In this notebook, we read unstructured mesh model output from an HDF5 file to an xarray following UGRID conventions. 

In [1]:
import pandas as pd
import numpy as np
import h5py
import xarray as xr
import os
import sys
import datetime

# Open Results File with h5py library

[h5py](https://docs.h5py.org) is the most capable Python library for dealing with HDF5 files, with a low-level API that closely follows the HDF5 C API, and with a high-level API which offers the main features of HDF5 in an interface modelled on dictionaries and NumPy arrays.

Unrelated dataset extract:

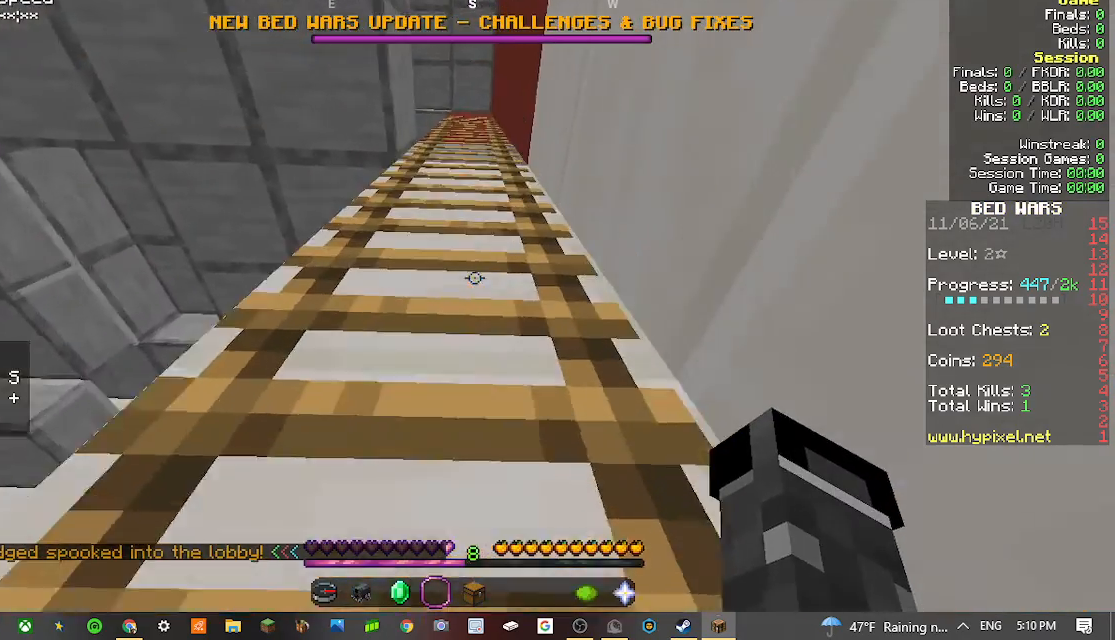
{"keys": ["w"], "mouse": [], "events": []}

- Demo: https://nbviewer.jupyter.org/github/jackdbd/hdf5-pydata-munich/blob/master/hdf5_in_python.ipynb
- Docs: 
  - https://docs.h5py.org
  - File Objects: https://docs.h5py.org/en/stable/high/file.html#opening-creating-files
  - Groups: https://docs.h5py.org/en/stable/high/group.html
  - Datasets: https://docs.h5py.org/en/stable/high/dataset.html
- Refs:
  - File Objects: https://docs.h5py.org/en/stable/high/file.html#reference

In [2]:
print(os.listdir())
fpath = '../tests/input_files/Muncie.p04.hdf'

h5py_file = h5py.File(fpath,
                      mode='r',  # Readonly, file must exist (default)
                     )

['.virtual_documents', 'File_Conversion.ipynb', 'HDF_Exploration.ipynb', 'HDF_Plotting.ipynb', 'model', 'Sparse_Matrix_Framework.ipynb', 'ugrid-example.nc']


## Read Geometry Data 

In [3]:
def get_project_name(inp_file):
    return inp_file['Geometry/2D Flow Areas/Attributes'][()][0][0].decode('UTF-8')

In [4]:
project_name = get_project_name(h5py_file)
print(project_name)
h5py_file.close()

2D Interior Area


In [21]:
# src_path = os.path.join('..', 'src', 'riverine', 'ras2d')
# sys.path.insert(0, src_path)
# import RAS2D

class RAS_HDF5:
    '''
    Read HEC-RAS 2D geometry and variables and return as a dictionary
    '''

    def __init__(self, hdf5_file_path: str, variables: list = []):

        self.variables = {}
        self.hdf5_file_path = hdf5_file_path
        self.results = {}
        self.geometry = {}



    def read(self):
        with h5py.File(self.hdf5_file_path, 'r') as infile:
            '''
            Read the Geometry data
            '''

            project_name = infile['Geometry/2D Flow Areas/Attributes'][()][0][0].decode('UTF-8')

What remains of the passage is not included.